(Data for the task Opens)
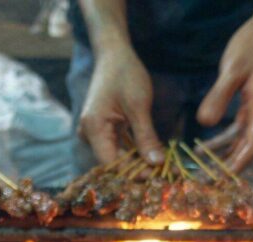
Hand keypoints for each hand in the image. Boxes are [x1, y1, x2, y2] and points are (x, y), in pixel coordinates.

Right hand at [78, 45, 164, 165]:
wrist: (113, 54)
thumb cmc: (124, 74)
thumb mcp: (139, 106)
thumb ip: (146, 137)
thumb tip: (156, 164)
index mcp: (93, 128)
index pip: (111, 163)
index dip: (132, 173)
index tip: (156, 176)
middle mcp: (88, 134)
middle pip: (113, 162)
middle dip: (138, 170)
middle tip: (164, 175)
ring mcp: (95, 133)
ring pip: (117, 157)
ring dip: (139, 162)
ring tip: (162, 168)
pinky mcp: (103, 131)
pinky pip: (119, 148)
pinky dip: (135, 152)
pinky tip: (153, 156)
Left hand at [197, 14, 252, 172]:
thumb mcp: (232, 69)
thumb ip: (218, 96)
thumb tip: (204, 122)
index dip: (239, 164)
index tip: (222, 179)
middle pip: (248, 148)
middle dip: (228, 164)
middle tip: (206, 179)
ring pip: (242, 140)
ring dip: (223, 153)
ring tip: (201, 165)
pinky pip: (239, 129)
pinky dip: (224, 139)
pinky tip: (206, 146)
(Data for the task Closes)
What is needed is a word-for-word transcription of all the entries, with the pictures dropped.

_The completed task_
Hand keypoints for each hand in the image. Boxes are [x1, y1, x2, y2] and points are (x, y), in pixel coordinates.

Right hand at [78, 45, 164, 165]:
wrist: (113, 54)
thumb cmc: (124, 74)
thumb mcp: (139, 106)
thumb ip: (146, 137)
thumb tip: (156, 164)
index mcp: (93, 128)
index pip: (111, 163)
index dip: (132, 173)
index tip: (156, 176)
middle mcp: (88, 134)
middle pip: (113, 162)
middle dip: (138, 170)
middle tip: (164, 175)
ring mcp: (95, 133)
ring pip: (117, 157)
ring dip: (139, 162)
ring tip: (162, 168)
pinky mcp: (103, 131)
pinky pip: (119, 148)
pinky dip: (135, 152)
pinky tip: (153, 156)
Left hand at [197, 14, 252, 172]:
thumb mcp: (232, 69)
thumb ip: (218, 96)
thumb tip: (204, 122)
index dip: (239, 164)
index tip: (222, 179)
middle pip: (248, 148)
middle dip: (228, 164)
middle tip: (206, 179)
ring pip: (242, 140)
ring dip: (223, 153)
ring tip: (201, 165)
pinky pip: (239, 129)
pinky dip: (224, 139)
pinky tip: (206, 146)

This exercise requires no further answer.